== Data section ==
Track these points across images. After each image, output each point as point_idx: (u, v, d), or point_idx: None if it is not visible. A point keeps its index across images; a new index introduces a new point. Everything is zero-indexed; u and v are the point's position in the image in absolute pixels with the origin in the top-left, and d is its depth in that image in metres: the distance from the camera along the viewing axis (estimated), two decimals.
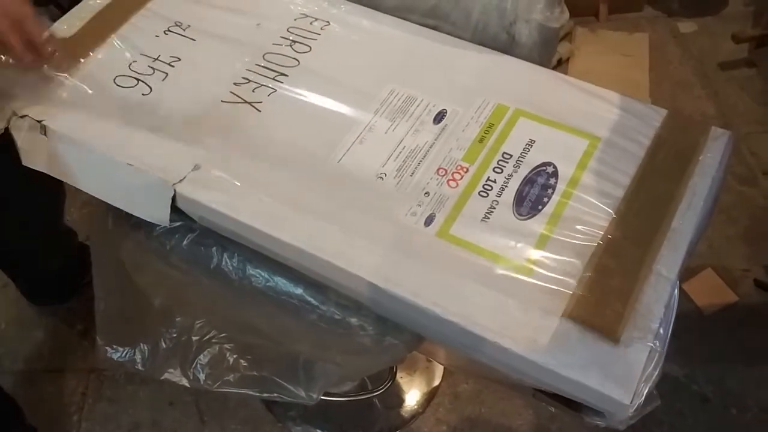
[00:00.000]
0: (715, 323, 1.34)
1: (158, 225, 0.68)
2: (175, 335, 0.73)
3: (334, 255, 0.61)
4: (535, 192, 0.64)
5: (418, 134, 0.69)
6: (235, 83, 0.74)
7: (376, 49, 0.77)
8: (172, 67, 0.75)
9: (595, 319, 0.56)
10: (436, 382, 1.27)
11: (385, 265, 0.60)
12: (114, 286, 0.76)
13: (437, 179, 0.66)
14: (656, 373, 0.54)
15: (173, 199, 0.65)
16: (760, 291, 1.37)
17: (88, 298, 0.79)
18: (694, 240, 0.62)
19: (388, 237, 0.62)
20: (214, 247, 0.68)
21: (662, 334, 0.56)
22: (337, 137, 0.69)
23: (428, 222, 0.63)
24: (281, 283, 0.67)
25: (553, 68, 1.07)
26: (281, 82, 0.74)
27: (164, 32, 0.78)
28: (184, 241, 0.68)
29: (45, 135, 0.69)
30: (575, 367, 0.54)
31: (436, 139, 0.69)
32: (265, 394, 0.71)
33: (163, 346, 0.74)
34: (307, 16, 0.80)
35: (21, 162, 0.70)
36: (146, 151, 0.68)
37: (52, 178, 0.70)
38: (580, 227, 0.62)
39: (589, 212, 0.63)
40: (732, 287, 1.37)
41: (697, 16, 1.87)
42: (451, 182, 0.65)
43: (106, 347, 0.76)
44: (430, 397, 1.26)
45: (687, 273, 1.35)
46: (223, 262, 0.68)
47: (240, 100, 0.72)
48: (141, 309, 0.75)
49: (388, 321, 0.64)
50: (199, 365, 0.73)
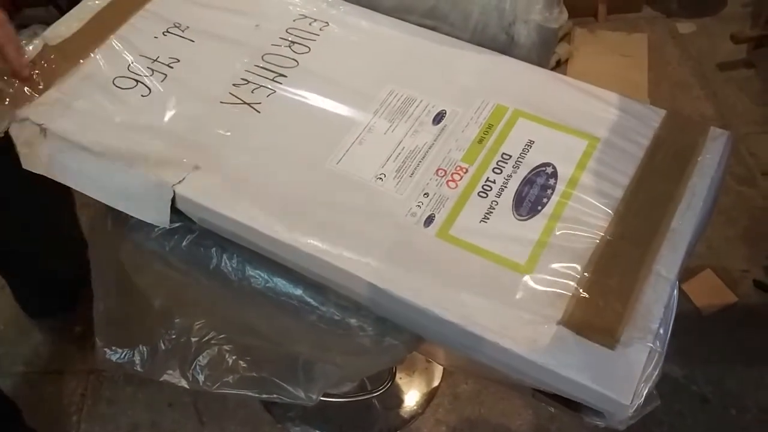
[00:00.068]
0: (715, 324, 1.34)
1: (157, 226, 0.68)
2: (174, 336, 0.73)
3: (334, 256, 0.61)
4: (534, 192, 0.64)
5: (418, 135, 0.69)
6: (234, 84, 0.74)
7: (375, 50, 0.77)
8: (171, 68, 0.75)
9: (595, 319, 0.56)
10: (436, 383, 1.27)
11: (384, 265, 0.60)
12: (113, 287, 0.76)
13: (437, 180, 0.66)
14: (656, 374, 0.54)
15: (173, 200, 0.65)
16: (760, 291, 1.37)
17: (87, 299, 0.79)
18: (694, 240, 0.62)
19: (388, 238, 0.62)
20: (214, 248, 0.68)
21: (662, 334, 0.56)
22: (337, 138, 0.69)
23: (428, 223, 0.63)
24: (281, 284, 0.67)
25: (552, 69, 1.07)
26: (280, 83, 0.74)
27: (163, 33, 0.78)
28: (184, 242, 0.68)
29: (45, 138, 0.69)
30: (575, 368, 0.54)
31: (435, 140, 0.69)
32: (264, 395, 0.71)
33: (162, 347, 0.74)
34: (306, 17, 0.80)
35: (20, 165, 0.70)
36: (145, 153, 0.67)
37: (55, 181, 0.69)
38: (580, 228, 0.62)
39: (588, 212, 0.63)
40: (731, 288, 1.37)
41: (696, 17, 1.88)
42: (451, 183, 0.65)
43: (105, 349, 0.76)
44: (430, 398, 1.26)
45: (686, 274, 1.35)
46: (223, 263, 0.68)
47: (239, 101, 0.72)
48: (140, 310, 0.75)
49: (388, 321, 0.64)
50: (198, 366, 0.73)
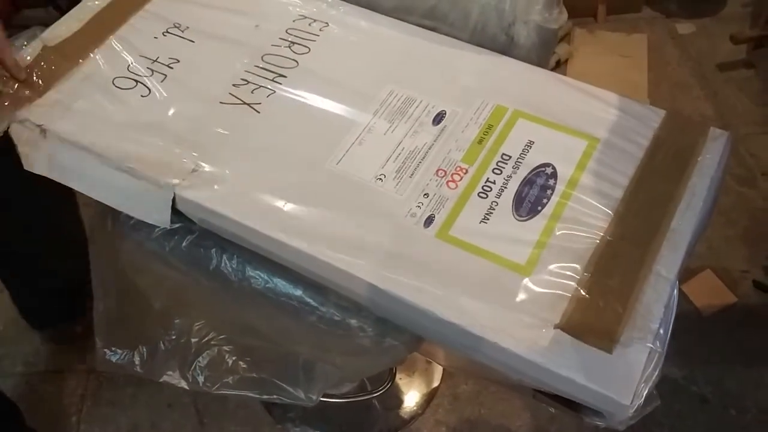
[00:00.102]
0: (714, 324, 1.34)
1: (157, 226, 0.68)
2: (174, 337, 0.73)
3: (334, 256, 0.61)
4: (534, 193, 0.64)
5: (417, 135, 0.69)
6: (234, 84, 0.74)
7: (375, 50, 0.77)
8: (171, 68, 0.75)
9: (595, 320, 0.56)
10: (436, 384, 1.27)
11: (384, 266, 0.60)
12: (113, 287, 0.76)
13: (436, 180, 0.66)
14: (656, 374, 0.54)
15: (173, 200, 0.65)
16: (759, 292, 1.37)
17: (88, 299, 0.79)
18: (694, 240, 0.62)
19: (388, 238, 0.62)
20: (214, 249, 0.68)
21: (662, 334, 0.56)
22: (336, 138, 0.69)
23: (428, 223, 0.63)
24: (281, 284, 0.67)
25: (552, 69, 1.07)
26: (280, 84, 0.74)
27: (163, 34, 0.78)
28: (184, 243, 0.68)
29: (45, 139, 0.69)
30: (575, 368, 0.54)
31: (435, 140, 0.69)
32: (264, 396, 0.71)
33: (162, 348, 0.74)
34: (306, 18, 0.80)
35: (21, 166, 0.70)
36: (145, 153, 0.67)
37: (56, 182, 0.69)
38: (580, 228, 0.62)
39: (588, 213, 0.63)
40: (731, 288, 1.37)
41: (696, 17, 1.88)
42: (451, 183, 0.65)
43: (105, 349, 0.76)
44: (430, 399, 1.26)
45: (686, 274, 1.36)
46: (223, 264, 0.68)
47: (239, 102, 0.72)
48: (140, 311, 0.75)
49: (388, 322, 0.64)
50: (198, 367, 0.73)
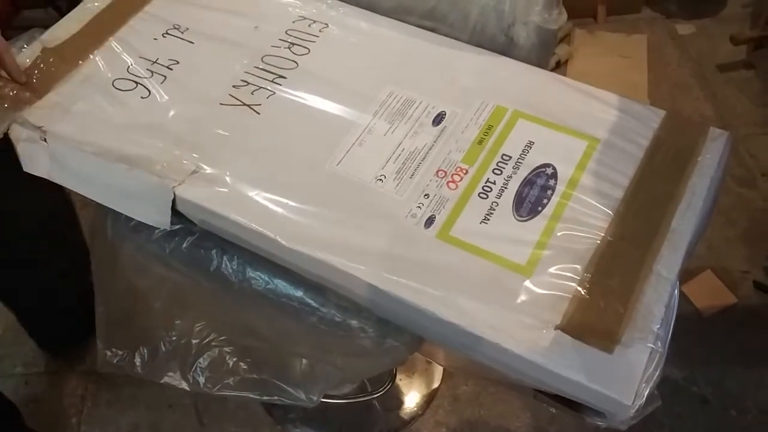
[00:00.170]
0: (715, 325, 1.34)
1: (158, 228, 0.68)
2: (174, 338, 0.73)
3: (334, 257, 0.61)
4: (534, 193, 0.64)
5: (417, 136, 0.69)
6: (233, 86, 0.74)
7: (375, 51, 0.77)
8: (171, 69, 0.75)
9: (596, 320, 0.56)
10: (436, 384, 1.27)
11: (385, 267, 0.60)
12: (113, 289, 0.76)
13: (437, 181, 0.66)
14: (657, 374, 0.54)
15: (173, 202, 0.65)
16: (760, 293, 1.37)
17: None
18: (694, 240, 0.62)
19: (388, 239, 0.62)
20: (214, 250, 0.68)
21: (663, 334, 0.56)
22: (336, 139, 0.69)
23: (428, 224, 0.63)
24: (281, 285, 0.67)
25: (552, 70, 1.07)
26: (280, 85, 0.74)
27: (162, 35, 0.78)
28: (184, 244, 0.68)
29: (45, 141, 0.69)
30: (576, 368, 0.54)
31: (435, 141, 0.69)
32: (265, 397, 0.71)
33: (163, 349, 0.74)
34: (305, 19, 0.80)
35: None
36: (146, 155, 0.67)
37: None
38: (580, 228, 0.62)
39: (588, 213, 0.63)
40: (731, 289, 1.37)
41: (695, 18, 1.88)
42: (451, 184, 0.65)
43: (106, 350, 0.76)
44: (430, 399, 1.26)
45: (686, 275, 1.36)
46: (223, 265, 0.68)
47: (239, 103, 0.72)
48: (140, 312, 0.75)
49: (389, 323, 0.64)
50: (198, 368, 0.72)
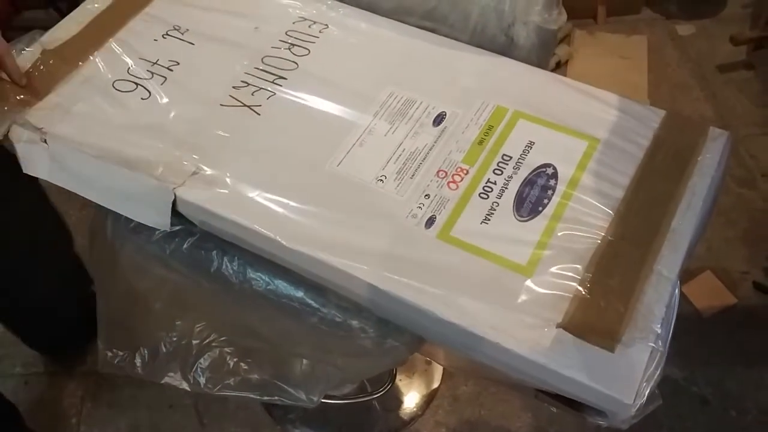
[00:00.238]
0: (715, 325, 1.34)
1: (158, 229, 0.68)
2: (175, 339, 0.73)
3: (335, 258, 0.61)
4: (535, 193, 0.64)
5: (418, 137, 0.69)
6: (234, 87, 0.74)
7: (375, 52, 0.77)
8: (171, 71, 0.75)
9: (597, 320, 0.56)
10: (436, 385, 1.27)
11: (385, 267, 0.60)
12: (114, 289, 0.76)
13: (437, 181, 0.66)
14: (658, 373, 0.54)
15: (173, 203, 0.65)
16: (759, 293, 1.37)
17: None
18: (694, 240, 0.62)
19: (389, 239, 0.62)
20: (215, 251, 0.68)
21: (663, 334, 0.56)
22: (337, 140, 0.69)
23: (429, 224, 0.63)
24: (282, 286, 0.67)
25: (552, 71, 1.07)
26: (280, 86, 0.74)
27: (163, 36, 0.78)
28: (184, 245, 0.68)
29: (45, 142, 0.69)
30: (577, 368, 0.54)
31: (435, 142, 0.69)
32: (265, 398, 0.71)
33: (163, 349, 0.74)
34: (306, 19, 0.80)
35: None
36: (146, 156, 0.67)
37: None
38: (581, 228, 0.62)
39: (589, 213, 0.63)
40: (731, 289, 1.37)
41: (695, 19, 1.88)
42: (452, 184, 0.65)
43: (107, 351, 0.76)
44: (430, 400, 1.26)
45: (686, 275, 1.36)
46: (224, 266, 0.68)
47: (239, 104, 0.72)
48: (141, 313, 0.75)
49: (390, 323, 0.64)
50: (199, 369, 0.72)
===
**Your instructions**
From the first line of the records down through the line containing "34: (307, 16, 0.80)", transcribe exactly those lines and no others, both ends kept, pictures dropped.

**Response to the task**
Track these points across images. After each image, output each point as point_idx: (u, v, d), or point_idx: None if it is not visible. A point keeps its index across images; a new index introduces a new point. Everything is zero-indexed; u and v are the point's position in the image in absolute pixels with the origin in the top-left, and d is its depth in that image in metres: the distance from the camera along the viewing axis (estimated), two decimals.
[00:00.000]
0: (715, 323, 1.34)
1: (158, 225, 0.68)
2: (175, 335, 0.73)
3: (334, 255, 0.61)
4: (535, 192, 0.64)
5: (418, 134, 0.69)
6: (235, 83, 0.74)
7: (376, 49, 0.77)
8: (172, 67, 0.75)
9: (595, 319, 0.56)
10: (436, 382, 1.27)
11: (385, 265, 0.60)
12: (114, 286, 0.76)
13: (437, 179, 0.66)
14: (656, 373, 0.54)
15: (173, 199, 0.65)
16: (760, 291, 1.37)
17: (88, 298, 0.79)
18: (694, 240, 0.62)
19: (388, 237, 0.62)
20: (214, 247, 0.68)
21: (662, 334, 0.56)
22: (337, 137, 0.69)
23: (428, 222, 0.63)
24: (281, 283, 0.67)
25: (553, 68, 1.07)
26: (281, 82, 0.74)
27: (164, 32, 0.78)
28: (184, 241, 0.68)
29: (45, 135, 0.69)
30: (575, 367, 0.54)
31: (436, 139, 0.69)
32: (265, 394, 0.71)
33: (163, 346, 0.74)
34: (307, 16, 0.80)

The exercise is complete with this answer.